M
MarysRoses
Guest
It is still unclear to me why you think the Bible forbids wine.Therefore wine prepared by Jesus in Cana and wine used in the Holy Supper, they both were not fermented as Jesus would never accept, under no circumstances, to use something that is clearly condemned in the Bible
Hope that helps!
charlie
Consider the following:
I am unconvinced the greek word oinos means anything but wine. I do have some grounds for saying that from personal experience, as I took three years of NT greek in college. It is helpful to remember that a dictionary or lexicon can often reflect the biases of the author, and that any word study should use varied sources and many primary sources of the word in context in writings of the same time as the usuage under study in order to arrive at valid conclusions.
Passover was six months AFTER the harvest. The technology did not exist to pasteurize and preserve ‘pure juice’.
I have heard all kinds of suppositions. That palestine’s climate did not allow grapes to ferment. That caves in palestine were the perfect temperature to prevent fermentation. That juice was boiled and stored at the bottoms of lakes. That there was some mysterious method not recorded
All of the above are easily disproven with just a little research.
Jews have used fermented wines for passover as far back in history as we have written records of the observance.
So… When did Christians begin to used non alcoholic, pasteurized juice for communion?
Interestingly, the question of whether to use wine or juice did not come about in protestant circles until a pasteurized product was available. This happened in the 1800’s.
Before then, it wasn’t a possibility, and so it wasn’t an issue.
Victorian times brought temperance to the attention and interest of many protestant groups. A methodist lay minister, who was a steward of communion, became concerned about using wine in communion. A dentist by profession, he had heard of the discovery of Louis Pasteur that kept milk from spoiling and wondered if it would work with grapes. So he picked concord grapes from his farm and cooked up the first batch of Welch’s grape juice. He hot processed (removes any natural alcohol already present as well as killing the yeast) and antiseptically packaged the result. As communion steward, he was responsible for providing the elements for communion, and he began using the pasteurized juice at his church. His son, Charles, picked up on the process and began marketing the product to churches as ‘biblical wine’.
As the temperance movement spead, Charles Welch quit dentistry and began to market the pasteurized juice nationwide to protestant churches as an alternative to wine.

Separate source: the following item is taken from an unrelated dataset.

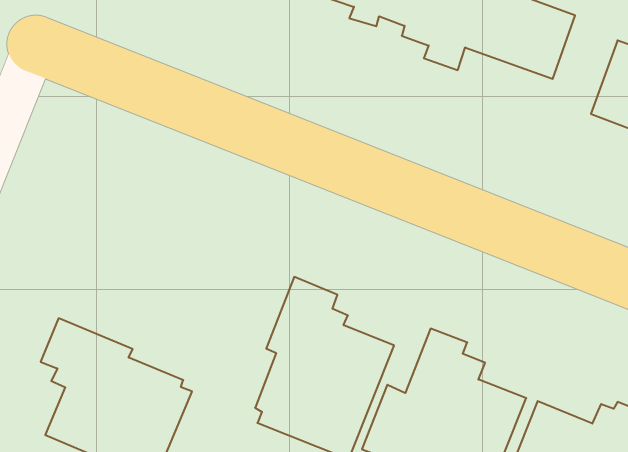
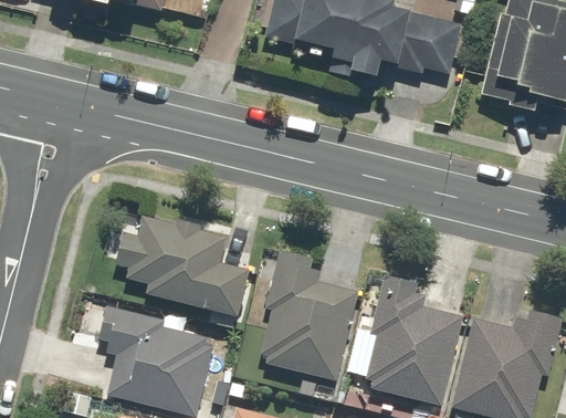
building: none -> [112,216,250,315]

In 1864 the Methodist Episcopal Church recomended the pasteurized juice over wine. In 1916, they forbid the use of wine altogether.
In 1881 the Church of the Bretheren recomended the pasteurized juice, in 1889 they made it mandatory, excluding wine.
I havn’t looked up other groups, but the pattern is clear. Using unfermented juice is a novelty, only about 150 years old, becuase before that, the possibility did not exist.